Gardening Is Good for the Soul

Gardening can be a hobby, a business, a teaching tool, a learning experience, a science experiment, the setting for a novel, movie, or ballet, the subject matter of photography, painting, or poetry, and much more. But without its connection with you, the gardener, a garden will be nothing more than a well-designed, controlled imitation of nature. It will have no soul.

And, as we are critical to igniting the souls of our gardens, likewise, gardening is good for our souls. Even gardens consisting of the most mundane plants, draw out the nuturing and caregiving elements of human nature. I’ve rarely met a gardener who didn’t also enjoy feeding birds and attracting butterflies. The more organically-inclined among us form alliances with worms, beneficial insects, and even fungi that enhance the soil. We mask the sounds of civilization with the sounds of gurgling water from streams, fountains, and ponds.

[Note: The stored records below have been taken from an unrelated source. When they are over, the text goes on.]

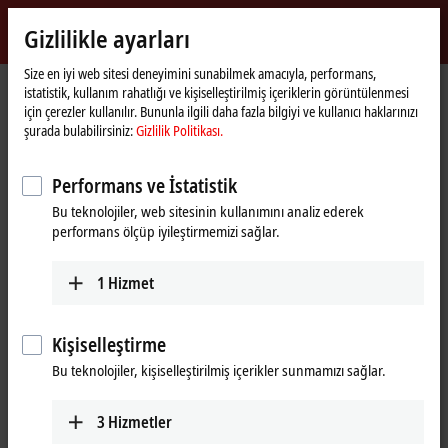
Giriş yap
Gizlilikle ayarları
myBeckhoff
Beckhoff
-
Size en iyi web sitesi deneyimini sunabilmek amacıyla, performans,
istatistik, kullanım rahatlığı ve kişiselleştirilmiş içeriklerin görüntülenmesi
New
için çerezler kullanılır. Bununla ilgili daha fazla bilgiyi ve kullanıcı haklarınızı
Automation
Ana
Ürünler
I/O
Fieldbus Box and IO-Link box
IO-Link box
şurada bulabilirsiniz:
Gizlilik Politikası.
Technology
sayfa
EPIxxxx | industrial housing
EPI1xxx | Digital input
EPI1008-0002
Performans ve İstatistik
EPI1008-0002 | IO-Link box, 8-
Bu teknolojiler, web sitesinin kullanımını analiz ederek
channel digital input, 24 V DC,
performans ölçüp iyileştirmemizi sağlar.
adjustable, M12
1
Hizmet
Kişiselleştirme
Bu teknolojiler, kişiselleştirilmiş içerikler sunmamızı sağlar.
3
Hizmetler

In short, gardening represents our attempt to reconnect and work in concert with nature. When we are able to do that, we enjoy the physical benefits of being out in the fresh air and sunshine, the good feeling of exhaustion that comes from exercise, and the slower pace that allows us not just to take time to smell the roses, but also to observe the sky, and ponder our individual place in the web of life. At the end of a good gardening day, there’s the sense of relaxation that comes from admiring a job well done and meditating on things that we value.